The EQS isn’t exactly an electric S-Class, but it fulfils a similar role as showcase for Mercedes’ latest technology. Featuring a bespoke platform, it’s a sleeker and more stylish affair than the firm’s familiar ICE limousine, plus it handles with more poise and agility – yet it’s just as comfortable and even quieter. The luxurious cabin is dominated by a vast, 1.4-metre-wide digital display, while under the skin is a large 107.8kWh battery pack that delivers an astounding range of 485 miles in the 450+ and 420 miles in the more powerful 580. The best EV in the world? It’s certainly up there.

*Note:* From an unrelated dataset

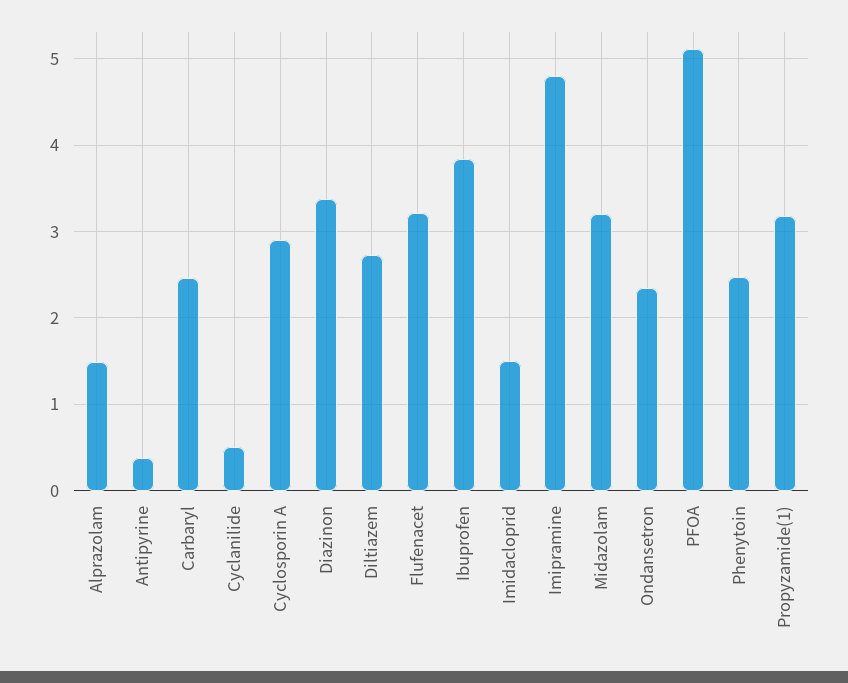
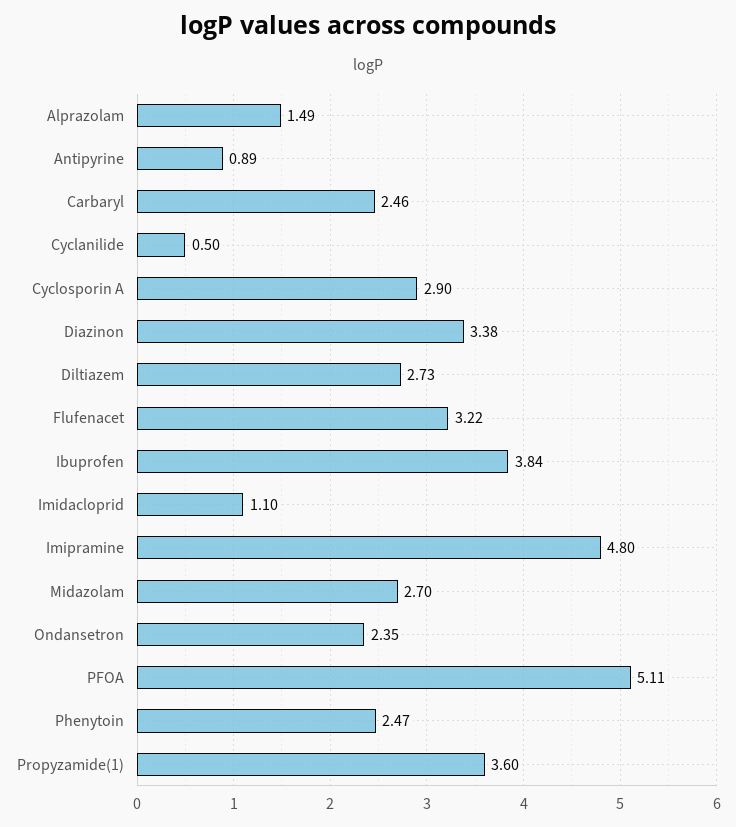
Antipyrine: 0.4 -> 0.89
Imidacloprid: 1.5 -> 1.1
Midazolam: 3.2 -> 2.7
Propyzamide(1): 3.2 -> 3.6

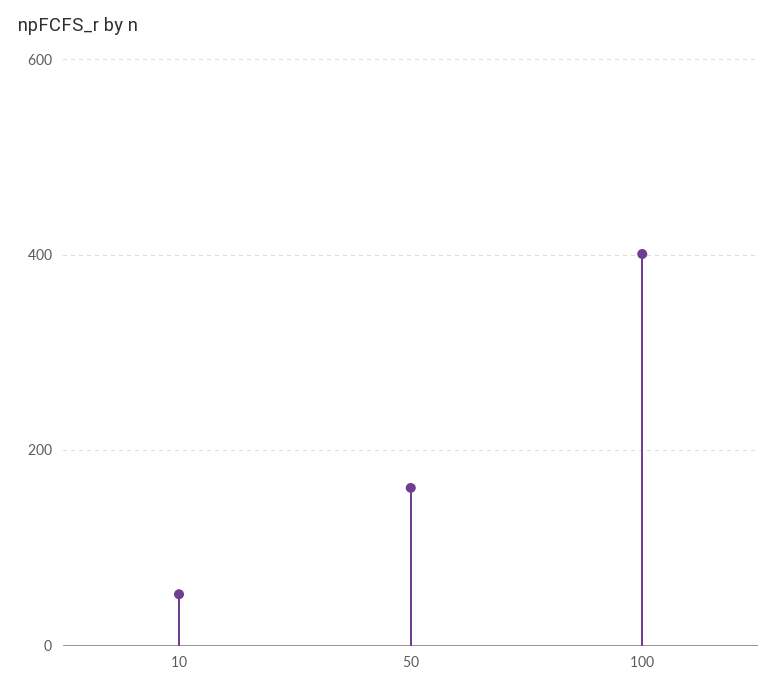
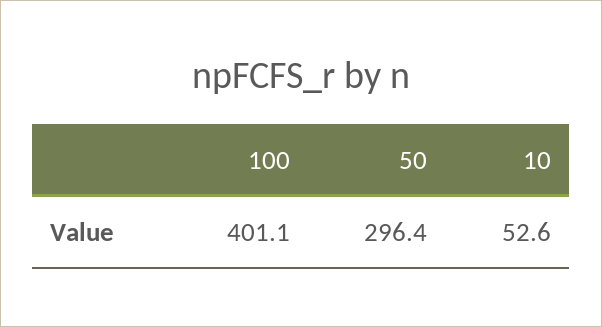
50: 160 -> 296.4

Based on the V-Class people carrier, the EQV makes a compelling case for taxi and private hire firms that want to carry up to six passengers in quiet and cosseting luxury. Featuring 201bhp motor, it offers adequate performance, while its 90kWh battery provides a useful 213 miles between charges. The lithium ion cells sit under the floor so cabin and boot space are unaffected (it’s vast inside), while the optional air suspension serves up a plush and near-silent ride. It’s reasonably precise to drive, the commanding driving position and great visibility making it easy to place, while 100kW charging capability should mean you won’t be stationary for long.
With a dated exterior design, a relatively low-rent interior and underwhelming driving experience, the MG 5 won’t necessarily be at the top of your EV shopping list. Yet despite its flaws, the Chinese family estate car makes a decent case as practical and cost-effective entry to zero-tailpipe-emissions motoring. There’s a handy 464-litre boot and the 52.5kWh battery offers enough energy for 214 miles of motoring. With 154bhp the motor delivers very brisk acceleration, while the soft suspension delivers good comfort and quietness. And the best bit is that it costs just a little over £25,000.
Like the 5, the electrically powered ZS sets out its stall with the value-for-money calling card front and centre. For just over £26,000, you get a roomy, practical and well-equipped SUV that undercuts by thousands mainstream rivals such as the Kia e-Niro. Yes, the interior materials are a bit cheap and cheerful, but it looks smart enough on the outside and its 141bhp motor delivers a decent turn of speed. However, it suffers from imprecise handling, it’s noisier than most EVs and, crucially, its 44.5kWh battery offers a below-average 163 miles of range. But if the lowest list price is your only consideration, perhaps the ZS is worth a look.